As you can see, the MTA is used more by commuters during the week going to and from work, than on weekends. Tuesday, Wednesday, and Thursday are the best days to try and catch some locals going to/from work. As for the weekend, Saturday sees more traffic than Sunday. The, we look at the top 50 stations from a particular weekday and match them to the income level of the neighborhood.
The second plot shows the top 20 stations for Tuesdays (mean over all the Tuesdays we collected). The expected stations appear here, thought I thought Times Square would have been higher on the list.
In order to map stations, we linked the station names to the latitude and longitude. This information is kept in a different file (from the MTA) and the station names are slightly different for the 2 files, e.x., 'GRD CNTRL-42 ST' vs. 'Grand Central - 42 ST' (see figure below). So, we used a Python library called fuzzy wuzzy to match the names from the turnstile files to the names listed in the latitude/longitude file (also obtained form MTA's site).
We acquired the median household income from US Census Block Data 2015. It can be downloaded as a shape file and contains latitude and longitude along with other Geo data.
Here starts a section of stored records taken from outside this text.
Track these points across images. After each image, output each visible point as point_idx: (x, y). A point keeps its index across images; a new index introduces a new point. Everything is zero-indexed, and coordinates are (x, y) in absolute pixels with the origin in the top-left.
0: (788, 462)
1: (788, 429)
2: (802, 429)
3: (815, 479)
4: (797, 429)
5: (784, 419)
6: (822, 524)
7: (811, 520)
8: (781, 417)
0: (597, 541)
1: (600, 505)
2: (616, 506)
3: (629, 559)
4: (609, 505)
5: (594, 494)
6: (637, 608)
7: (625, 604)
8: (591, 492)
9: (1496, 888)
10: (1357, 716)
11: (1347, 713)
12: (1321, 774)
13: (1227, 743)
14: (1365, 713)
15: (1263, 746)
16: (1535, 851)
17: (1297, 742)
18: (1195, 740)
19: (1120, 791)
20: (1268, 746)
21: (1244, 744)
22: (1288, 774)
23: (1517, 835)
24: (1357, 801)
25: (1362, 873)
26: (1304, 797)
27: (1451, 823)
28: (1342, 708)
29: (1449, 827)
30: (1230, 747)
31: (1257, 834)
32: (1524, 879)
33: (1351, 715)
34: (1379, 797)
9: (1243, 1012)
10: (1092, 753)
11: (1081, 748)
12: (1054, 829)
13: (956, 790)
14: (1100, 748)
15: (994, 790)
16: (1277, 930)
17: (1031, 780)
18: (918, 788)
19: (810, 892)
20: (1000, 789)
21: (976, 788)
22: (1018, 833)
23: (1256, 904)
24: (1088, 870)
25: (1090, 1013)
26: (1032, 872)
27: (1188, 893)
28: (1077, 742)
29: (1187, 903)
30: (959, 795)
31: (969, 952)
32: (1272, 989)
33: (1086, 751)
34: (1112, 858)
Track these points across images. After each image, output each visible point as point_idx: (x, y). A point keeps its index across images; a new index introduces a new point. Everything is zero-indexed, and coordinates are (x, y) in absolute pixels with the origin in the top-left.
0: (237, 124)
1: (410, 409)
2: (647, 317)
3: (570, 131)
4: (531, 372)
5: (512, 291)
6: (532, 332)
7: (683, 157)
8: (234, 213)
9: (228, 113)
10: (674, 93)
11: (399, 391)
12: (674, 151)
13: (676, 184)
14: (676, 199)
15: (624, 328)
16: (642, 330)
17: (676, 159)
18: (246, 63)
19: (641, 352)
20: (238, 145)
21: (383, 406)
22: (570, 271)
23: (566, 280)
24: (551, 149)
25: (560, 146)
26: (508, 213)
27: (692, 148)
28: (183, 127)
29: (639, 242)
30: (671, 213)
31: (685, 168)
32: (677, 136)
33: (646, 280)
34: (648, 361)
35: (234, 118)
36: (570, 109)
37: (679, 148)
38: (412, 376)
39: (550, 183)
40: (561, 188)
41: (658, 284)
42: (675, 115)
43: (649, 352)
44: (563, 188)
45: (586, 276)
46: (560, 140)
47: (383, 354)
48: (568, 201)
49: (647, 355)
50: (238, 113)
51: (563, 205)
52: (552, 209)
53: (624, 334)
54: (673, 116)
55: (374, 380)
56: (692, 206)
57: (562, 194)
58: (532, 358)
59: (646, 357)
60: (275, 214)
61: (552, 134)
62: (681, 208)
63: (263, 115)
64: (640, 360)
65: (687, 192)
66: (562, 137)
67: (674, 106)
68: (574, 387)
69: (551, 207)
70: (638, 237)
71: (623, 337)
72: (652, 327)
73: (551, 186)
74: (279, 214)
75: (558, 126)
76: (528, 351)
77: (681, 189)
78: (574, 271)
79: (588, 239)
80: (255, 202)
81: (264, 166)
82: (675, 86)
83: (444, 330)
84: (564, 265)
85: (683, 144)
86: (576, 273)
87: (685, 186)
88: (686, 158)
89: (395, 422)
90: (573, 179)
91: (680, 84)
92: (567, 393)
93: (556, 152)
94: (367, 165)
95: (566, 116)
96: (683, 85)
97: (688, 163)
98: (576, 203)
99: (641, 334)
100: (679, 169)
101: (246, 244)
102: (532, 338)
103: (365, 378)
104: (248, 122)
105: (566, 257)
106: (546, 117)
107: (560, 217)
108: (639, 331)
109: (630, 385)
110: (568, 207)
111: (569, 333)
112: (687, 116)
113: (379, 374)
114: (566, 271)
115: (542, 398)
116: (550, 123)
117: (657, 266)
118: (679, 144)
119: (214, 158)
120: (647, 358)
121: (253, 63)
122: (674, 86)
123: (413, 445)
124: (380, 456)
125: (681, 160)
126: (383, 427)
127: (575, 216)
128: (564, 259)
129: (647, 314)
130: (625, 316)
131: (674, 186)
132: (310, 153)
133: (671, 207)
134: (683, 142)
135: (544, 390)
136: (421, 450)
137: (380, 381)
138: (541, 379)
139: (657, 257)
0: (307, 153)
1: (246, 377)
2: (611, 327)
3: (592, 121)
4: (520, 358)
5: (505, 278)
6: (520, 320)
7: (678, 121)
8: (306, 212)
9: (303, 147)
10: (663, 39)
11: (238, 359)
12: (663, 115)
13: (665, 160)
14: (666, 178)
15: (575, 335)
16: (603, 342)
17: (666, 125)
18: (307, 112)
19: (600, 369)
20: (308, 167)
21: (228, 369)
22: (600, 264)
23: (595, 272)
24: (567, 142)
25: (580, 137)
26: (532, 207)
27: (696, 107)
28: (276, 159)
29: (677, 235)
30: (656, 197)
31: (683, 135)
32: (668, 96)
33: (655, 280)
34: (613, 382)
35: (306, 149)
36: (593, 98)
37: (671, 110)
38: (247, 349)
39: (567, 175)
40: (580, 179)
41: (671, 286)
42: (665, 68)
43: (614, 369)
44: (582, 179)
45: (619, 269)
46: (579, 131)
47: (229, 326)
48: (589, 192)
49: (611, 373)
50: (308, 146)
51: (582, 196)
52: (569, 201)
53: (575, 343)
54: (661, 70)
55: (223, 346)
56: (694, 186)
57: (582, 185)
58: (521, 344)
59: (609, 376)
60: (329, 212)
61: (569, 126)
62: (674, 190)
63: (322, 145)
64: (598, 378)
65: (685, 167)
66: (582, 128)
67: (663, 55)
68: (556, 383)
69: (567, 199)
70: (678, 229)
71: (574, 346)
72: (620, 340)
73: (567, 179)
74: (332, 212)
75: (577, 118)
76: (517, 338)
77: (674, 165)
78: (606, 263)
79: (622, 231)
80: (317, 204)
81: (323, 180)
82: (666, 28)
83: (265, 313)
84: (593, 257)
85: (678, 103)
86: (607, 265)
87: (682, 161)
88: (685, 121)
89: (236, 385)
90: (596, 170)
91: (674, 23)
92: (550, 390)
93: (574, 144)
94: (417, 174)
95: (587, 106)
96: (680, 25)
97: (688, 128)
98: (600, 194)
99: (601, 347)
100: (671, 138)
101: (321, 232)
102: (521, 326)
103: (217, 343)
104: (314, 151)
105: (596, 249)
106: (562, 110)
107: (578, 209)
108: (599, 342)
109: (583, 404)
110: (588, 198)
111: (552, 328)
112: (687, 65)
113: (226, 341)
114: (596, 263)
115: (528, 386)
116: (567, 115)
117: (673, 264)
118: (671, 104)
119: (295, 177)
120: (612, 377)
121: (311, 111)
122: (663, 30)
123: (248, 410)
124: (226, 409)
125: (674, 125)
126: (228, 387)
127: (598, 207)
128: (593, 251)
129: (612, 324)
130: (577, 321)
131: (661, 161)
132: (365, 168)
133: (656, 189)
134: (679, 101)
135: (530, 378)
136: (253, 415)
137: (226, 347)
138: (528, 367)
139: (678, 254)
BUSIEST STATIONS IN HIGH INCOME DATA AREAS
Now that we have both the income and the subway traffic data sets, we can give each subway station a weight based on the level of income for that area (block) and choose the top stations based on traffic and income.
MAPPING STATIONS + INCOME
Lastly, we then map these stations onto the heatmap of income data. We used a Python library called BaseMap for the mapping tasks.